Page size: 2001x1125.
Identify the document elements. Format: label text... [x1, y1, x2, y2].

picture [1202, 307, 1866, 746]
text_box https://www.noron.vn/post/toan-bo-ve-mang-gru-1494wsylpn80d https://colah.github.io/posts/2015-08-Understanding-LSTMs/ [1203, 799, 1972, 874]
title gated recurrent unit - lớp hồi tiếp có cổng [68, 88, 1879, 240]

- - - -

### EXERCISE GOAL
Word for word, write out every record.

### TASK SOLUTION
Page size: 2001x1125.
Identify the document elements. Format: label text... [x1, y1, x2, y2].

picture [1202, 307, 1866, 746]
text_box https://www.noron.vn/post/toan-bo-ve-mang-gru-1494wsylpn80d https://colah.github.io/posts/2015-08-Understanding-LSTMs/ [1203, 799, 1972, 874]
title gated recurrent unit - lớp hồi tiếp có cổng [68, 88, 1879, 240]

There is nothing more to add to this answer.